Pension Credit is counted as income when your local council is working out how much you should pay towards your care home fees (apart from the savings disregard – see 'Income'). So your local council will want to make sure that you are claiming Pension Credit if you are entitled to it. This is because it will mean that it has to contribute less towards your fees, saving your council money.
Disability benefits
If you are receiving Attendance Allowance or Disability Living Allowance (care component) when you move into a care home and the local council is contributing to the cost of your fees, your Attendance Allowance or Disability Living Allowance (care component) will be stopped after four weeks. Your Disability Living Allowance (mobility component) is not affected when you move into a care home and you will continue to receive it.
However, if you are getting Attendance Allowance or Disability Living Allowance (care component) when you move into a care home and you are paying the full cost of your place yourself, without help from the local council, you will continue to get your benefit. You can also claim Pension Credit without it affecting your Attendance Allowance or Disability Living Allowance.
If you are getting help from the local council to pay your fees under a deferred payments arrangement, but you will pay the local council back once you have sold your property, you can continue to claim Attendance Allowance or Disability Living Allowance (care component).
In Scotland, if you are claiming Attendance Allowance or Disability Living Allowance (care component) and getting help from the local council to pay for your personal care, your benefit will stop after four weeks.
If you would like more advice on how your benefits will be affected when you move into a care home, contact our free advice service SeniorLine on 0808 800 6565 (0808 808 7575 in Northern Ireland).

Temporary residents
If you are in a care home for a temporary stay, the local council is not obliged to do a full means test for the first eight weeks. It just has to charge a reasonable amount.
If it does a full means test it can’t include the value of your home as capital. It also has to take into account liabilities that you still have for maintaining your home, such as standing charges for utilities, house insurance and Council Tax. If it does not allow you enough to cover these costs, you should use the local council complaints procedure – see 'Making a Complaint'.
It should also ignore any benefits that you receive towards your housing costs such as Housing Benefit or any amount towards housing costs you receive as part of Pension Credit. In addition, it should ignore any Attendance Allowance or Disability Living Allowance you receive.
If you are a single temporary resident, the rules for Pension Credit are the same as if you were still living in your own home. However, if you are a member of a couple and you go into a care home on a temporary basis, you will still be treated as a couple for Pension Credit.
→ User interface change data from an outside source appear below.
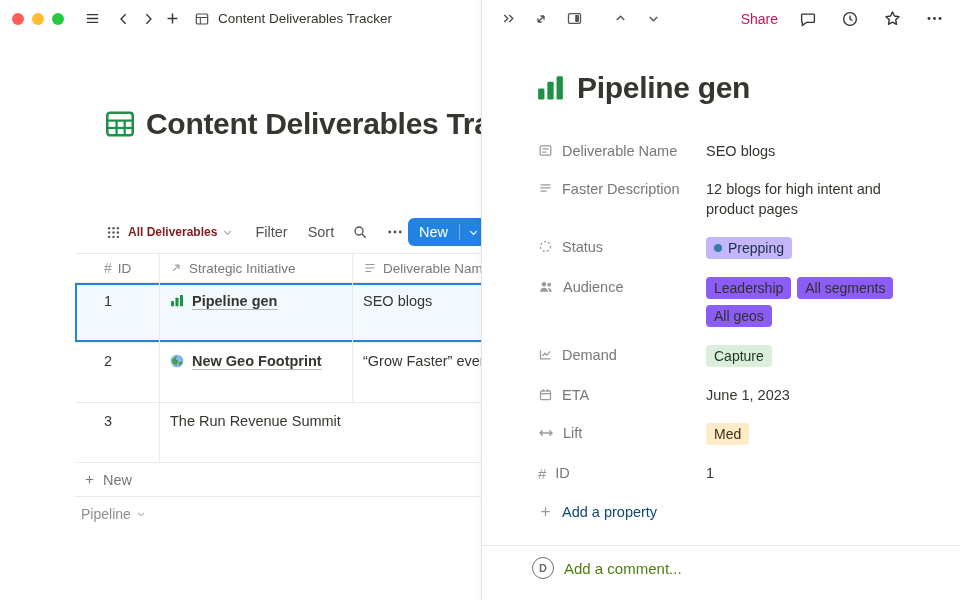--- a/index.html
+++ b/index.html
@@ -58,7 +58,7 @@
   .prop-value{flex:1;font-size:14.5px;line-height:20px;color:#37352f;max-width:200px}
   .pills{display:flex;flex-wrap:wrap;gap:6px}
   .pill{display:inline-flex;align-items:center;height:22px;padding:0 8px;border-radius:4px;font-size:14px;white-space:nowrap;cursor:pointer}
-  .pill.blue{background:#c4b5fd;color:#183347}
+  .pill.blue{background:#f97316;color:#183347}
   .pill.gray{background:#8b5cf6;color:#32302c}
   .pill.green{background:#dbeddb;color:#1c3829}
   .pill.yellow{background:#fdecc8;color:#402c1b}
When working out how much you have to pay towards the cost of your care, the local council has to leave the person still at home with enough to live on. If you are in this position, you should get some advice from an advice service such as SeniorLine on 0808 800 6565 (0808 808 7575 in Northern Ireland).
Temporary absences from the home
It is up to the local council whether it will continue to fund your place in a care home if you are absent: for example, if you go into hospital. You should check your local council’s policy on this before you go into care.